Des modifications plus subtiles du rapport V/Q : De nombreuses maladies pulmonaires produisent des modifications du rapport V/Q qui ne sont pas uniformes dans tout le poumon. Un exemple facile à visualiser est ce qui se produit dans la BPCO/emphysème. Comme nous l’avons vu en classe, cette maladie provoque la destruction des alvéoles, ce qui entraîne la création de grands espaces d’air et la perte de capillaires dans les poumons. Les grands espaces d’air signifient qu’une partie de l’air respiré n’arrive pas à proximité d’une cellule sanguine, tandis que la perte de capillaires signifie que certaines zones du poumon ne reçoivent pas beaucoup de sang, tandis que d’autres en reçoivent trop. Cela signifie que certaines zones du poumon ont un rapport V/Q élevé (bonne nouvelle : les gaz du sang artériel sont relativement bons, mauvaise nouvelle : trop peu de sang y circule pour faire une réelle différence) et que d’autres ont un rapport V/Q faible (beaucoup de sang y circule, mais le sang artériel contient peu d’oxygène et beaucoup de CO2. Ces inadéquations V/Q sont importantes pour contribuer à l’hypoxie et à l’hypercapnie observées.

Mesures prises par l’organisme pour normaliser le rapport V/Q : L’organisme dispose de quelques mécanismes qui tendent à normaliser le rapport V/Q tant que les déséquilibres sont confinés à des zones restreintes du poumon. Il s’agit notamment de :

  • Vasoconstriction hypoxique : Dans les cas où le rapport V/Q est faible (beaucoup de sang ou trop peu de ventilation), une vasoconstriction hypoxique peut se produire et faire en sorte que le sang arrivant dans la zone soit dirigé vers d’autres parties du poumon. En diminuant la perfusion de la région hypoxique, on augmente le rapport V/Q et on rapproche les gaz du sang artériel de ce que l’on attend.
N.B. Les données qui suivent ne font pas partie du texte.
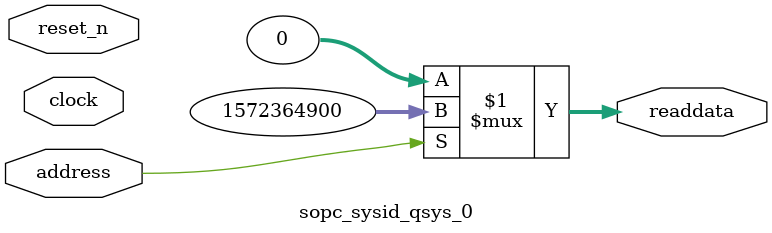
<source format=v>



// synthesis translate_off
`timescale 1ns / 1ps
// synthesis translate_on

// turn off superfluous verilog processor warnings 
// altera message_level Level1 
// altera message_off 10034 10035 10036 10037 10230 10240 10030 

module sopc_sysid_qsys_0 (
               // inputs:
                address,
                clock,
                reset_n,

               // outputs:
                readdata
             )
;

  output  [ 31: 0] readdata;
  input            address;
  input            clock;
  input            reset_n;

  wire    [ 31: 0] readdata;
  //control_slave, which is an e_avalon_slave
  assign readdata = address ? 1572364900 : 0;

endmodule



</source>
  • Bronchoconstriction : En cas de rapport V/Q élevé, les bronches vont se contracter légèrement pour augmenter la résistance et diminuer la quantité de ventilation entrant dans une zone mal perfusée (sans toutefois la fermer complètement). Cela limite la quantité d’espace mort alvéolaire qui se produit et minimise le travail  » gaspillé  » qui se produit avec l’espace mort alvéolaire.